THE PROBLEM
Pick up the habitat connectivity notebook below at the point where it stops and keep writing its code.

DOCUMENT SEGMENT
════════════════════

In [1]:
import os, json
import pandas as pd
import boto3
import geopandas as gpd

from math import floor
from pystac_client import Client
import planetary_computer as pc
import numpy as np
import rasterio
import requests, pyproj
from pyproj.aoi import AreaOfInterest
from pyproj.database import query_utm_crs_info
from rasterio.merge import merge as rmerge
import rasterio.mask
from rasterio.features import shapes
from shapely.geometry import Polygon, MultiPolygon, box, shape
from shapely.ops import transform, unary_union
import networkx as nx

In [2]:
import warnings
warnings.filterwarnings(action='ignore')

In [3]:
CONNECTIVITY_DISTANCE = 100    # Max distance two patches can be apart and be considered connected (meter)
MIN_PATCHSIZE = 10000    # Min patch size to be included in analysis (sq meter)

In [4]:
# define directory
out_dir = os.getcwd()
bucket_name = 'cities-indicators'
aws_s3_dir = "https://"+bucket_name+".s3.eu-west-3.amazonaws.com"
boundary_ext = '/data/boundaries/'
indicators_file_aws = 'indicators/indicators.csv'

In [15]:
OUTPUT_FILENAME = 'BIO_2_habitat_connectivity.csv'

In [16]:
# get list of cities
boundary_georef = pd.read_csv(aws_s3_dir + boundary_ext + 'boundary_georef.csv')
boundary_georef

Unnamed: 0.1,Unnamed: 0,geo_name,level,aoi_boundary_name,units_boundary_name,city_name,country_name,country_code,continent,city_id,project_name,city_boundary_name,geo_level
0,1,ARG-Mendoza,region,ADM3union,ADM3,Mendoza,Argentina,ARG,America,ARG-Mendoza_ADM-3-union_1,urbanshift,,
1,2,ARG-Mar_del_Plata,city,ADM3,ADM4,Mar del Plata city,Argentina,ARG,America,ARG-Mar_del_Plata_ADM-3_1,urbanshift,,
2,3,ARG-Ushuaia,city,ADM4,ADM5,Ushuaia city,Argentina,ARG,America,ARG-Ushuaia_ADM-4_1,urbanshift,,
3,4,ARG-Salta,region,ADM2union,ADM3,Salta,Argentina,ARG,America,ARG-Salta_ADM-2-union_1,urbanshift,,
4,5,ARG-Buenos_Aires,region,ADM2union,ADM2,Buenos Aires,Argentina,ARG,America,ARG-Buenos_Aires_ADM-2-union_1,urbanshift,,
5,6,BRA-Teresina,city,ADM4union,ADM4,Teresina city,Brazil,BRA,America,BRA-Teresina_ADM-4-union_1,urbanshift,,
6,7,BRA-Florianopolis,city,ADM4union,ADM4,Florianopolis,Brazil,BRA,America,BRA-Florianopolis_ADM-4-union_1,urbanshift,,
7,8,BRA-Belem,city,ADM4union,ADM4,Belem city,Brazil,BRA,America,BRA-Belem_ADM-4-union_1,urbanshift,,
8,9,CRI-San_Jose,region,ADM2union,ADM2,San Jose,Costa Rica,CRI,America,CRI-San_Jose_ADM-2-union_1,urbanshift,,
9,10,RWA-Kigali,city,ADM4union,ADM4,Kigali,Rwanda,RWA,Africa,RWA-Kigali_ADM-4-union_1,urbanshift,,


In [8]:
# Convert district-boundary geojsons to Shapely polygons

def geojson_to_polygons(g):
    result = []
    for feature in g['features']:
        name = feature['properties']['geo_name']
        if type(feature['geometry']['coordinates'][0][0][0]) == list:
            coordpairs = [(float(i[0]), float(i[1])) for i in feature['geometry']['coordinates'][0][0]]
        else:
            coordpairs = [(float(i[0]), float(i[1])) for i in feature['geometry']['coordinates'][0]]
        result.append((name, Polygon(coordpairs)))

════════════════════

ENTRIES PROVIDED
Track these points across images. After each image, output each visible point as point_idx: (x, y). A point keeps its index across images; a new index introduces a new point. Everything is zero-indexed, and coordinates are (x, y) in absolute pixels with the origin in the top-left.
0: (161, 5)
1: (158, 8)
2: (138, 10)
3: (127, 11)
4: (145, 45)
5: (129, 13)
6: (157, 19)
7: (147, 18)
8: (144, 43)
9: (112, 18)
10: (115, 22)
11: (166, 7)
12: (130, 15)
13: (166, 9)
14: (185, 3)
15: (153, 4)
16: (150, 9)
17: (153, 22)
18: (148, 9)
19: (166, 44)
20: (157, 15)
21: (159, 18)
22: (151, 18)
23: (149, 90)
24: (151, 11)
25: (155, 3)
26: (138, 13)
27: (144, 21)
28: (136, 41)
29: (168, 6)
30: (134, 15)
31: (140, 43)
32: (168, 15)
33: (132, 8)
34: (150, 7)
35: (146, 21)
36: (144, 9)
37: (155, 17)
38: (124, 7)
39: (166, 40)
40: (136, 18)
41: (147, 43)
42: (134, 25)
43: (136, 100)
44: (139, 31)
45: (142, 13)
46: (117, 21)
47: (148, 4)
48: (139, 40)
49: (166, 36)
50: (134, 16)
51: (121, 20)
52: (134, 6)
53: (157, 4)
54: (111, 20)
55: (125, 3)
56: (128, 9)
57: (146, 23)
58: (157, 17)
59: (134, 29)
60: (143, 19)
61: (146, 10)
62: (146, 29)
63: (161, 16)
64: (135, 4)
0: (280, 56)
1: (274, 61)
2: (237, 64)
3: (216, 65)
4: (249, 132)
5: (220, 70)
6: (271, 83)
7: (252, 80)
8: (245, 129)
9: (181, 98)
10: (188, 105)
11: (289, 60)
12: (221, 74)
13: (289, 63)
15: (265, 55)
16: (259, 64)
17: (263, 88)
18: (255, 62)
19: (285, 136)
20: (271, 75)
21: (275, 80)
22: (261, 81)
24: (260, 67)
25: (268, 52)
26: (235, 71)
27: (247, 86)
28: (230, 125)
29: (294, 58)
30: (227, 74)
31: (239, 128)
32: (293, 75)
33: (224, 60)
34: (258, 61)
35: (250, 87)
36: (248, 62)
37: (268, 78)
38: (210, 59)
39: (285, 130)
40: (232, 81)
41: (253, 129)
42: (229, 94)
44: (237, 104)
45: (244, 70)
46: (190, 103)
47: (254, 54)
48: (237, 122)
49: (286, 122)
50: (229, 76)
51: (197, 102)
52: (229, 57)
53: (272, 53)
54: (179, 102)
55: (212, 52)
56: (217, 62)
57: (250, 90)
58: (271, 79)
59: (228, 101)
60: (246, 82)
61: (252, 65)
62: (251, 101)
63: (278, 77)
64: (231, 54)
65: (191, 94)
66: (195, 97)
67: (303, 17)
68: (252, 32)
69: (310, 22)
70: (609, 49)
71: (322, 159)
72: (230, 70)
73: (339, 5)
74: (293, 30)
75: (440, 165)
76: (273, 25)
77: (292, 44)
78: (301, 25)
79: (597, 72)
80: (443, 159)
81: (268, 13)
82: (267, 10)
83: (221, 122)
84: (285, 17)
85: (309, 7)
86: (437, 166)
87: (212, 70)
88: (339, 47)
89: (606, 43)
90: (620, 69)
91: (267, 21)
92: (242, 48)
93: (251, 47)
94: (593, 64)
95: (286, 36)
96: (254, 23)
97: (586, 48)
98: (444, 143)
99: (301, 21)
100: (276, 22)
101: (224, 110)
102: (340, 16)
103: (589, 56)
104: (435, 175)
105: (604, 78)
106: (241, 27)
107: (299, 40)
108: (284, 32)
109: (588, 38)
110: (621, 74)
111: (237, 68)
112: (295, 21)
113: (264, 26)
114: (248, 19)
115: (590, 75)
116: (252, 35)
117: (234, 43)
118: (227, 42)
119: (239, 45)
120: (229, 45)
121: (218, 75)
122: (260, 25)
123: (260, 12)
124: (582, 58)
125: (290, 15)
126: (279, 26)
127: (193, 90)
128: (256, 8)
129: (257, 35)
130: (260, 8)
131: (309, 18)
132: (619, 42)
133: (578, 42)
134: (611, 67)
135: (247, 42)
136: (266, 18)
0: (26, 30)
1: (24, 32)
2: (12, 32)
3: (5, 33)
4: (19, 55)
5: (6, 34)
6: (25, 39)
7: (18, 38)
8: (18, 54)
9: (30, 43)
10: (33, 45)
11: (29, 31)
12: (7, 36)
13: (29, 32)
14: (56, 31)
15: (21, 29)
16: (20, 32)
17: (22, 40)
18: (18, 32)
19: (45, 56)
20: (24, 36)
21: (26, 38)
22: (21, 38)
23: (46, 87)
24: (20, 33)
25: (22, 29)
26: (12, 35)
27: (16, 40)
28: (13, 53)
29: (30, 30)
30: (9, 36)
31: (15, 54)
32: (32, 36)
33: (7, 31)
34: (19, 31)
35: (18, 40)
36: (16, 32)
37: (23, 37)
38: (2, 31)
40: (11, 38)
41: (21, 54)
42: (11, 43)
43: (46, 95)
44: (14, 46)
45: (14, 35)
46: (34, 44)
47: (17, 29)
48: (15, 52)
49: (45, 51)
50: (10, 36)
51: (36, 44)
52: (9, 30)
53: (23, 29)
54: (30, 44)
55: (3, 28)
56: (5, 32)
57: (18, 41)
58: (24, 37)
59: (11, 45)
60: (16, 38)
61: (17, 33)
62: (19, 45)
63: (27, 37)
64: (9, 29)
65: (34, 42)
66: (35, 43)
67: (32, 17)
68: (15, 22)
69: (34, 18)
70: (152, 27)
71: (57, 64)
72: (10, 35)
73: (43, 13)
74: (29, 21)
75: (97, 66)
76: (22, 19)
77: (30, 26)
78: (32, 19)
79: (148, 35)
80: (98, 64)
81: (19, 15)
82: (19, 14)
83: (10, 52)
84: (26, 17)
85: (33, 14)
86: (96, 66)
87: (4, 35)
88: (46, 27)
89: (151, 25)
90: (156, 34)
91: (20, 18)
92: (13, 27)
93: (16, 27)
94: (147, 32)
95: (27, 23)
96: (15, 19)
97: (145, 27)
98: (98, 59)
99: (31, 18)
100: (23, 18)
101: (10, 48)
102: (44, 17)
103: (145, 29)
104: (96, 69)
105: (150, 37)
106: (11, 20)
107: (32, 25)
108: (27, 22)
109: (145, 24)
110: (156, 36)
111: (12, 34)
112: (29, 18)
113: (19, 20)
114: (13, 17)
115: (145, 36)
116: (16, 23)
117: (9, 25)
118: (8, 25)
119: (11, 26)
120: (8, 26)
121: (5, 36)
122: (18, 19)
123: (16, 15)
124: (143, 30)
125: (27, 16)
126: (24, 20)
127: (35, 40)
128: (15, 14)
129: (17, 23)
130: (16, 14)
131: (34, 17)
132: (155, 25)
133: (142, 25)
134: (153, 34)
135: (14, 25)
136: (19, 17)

════════════════════

RESPONSE TO THE EXERCISE
    return result

#district_polys = geojson_to_polygons(Districts_json)

In [9]:
# This function clips and masks raster
# Adapted from https://gis.stackexchange.com/a/387772

def mask_raster_with_geometry(raster, transform, shapes, **kwargs):
    """Wrapper for rasterio.mask.mask to allow for in-memory processing.

    Docs: https://rasterio.readthedocs.io/en/latest/api/rasterio.mask.html

    Args:
        raster (numpy.ndarray): raster to be masked with dim: [H, W]
        transform (affine.Affine): the transform of the raster
        shapes, **kwargs: passed to rasterio.mask.mask

    Returns:
        masked: numpy.ndarray or numpy.ma.MaskedArray with dim: [H, W], and new affine transform
    """
    with rasterio.io.MemoryFile() as memfile:
        with memfile.open(
            driver='GTiff',
            height=raster.shape[0],
            width=raster.shape[1],
            count=1,
            dtype=raster.dtype,
            transform=transform,
        ) as dataset:
            dataset.write(raster, 1)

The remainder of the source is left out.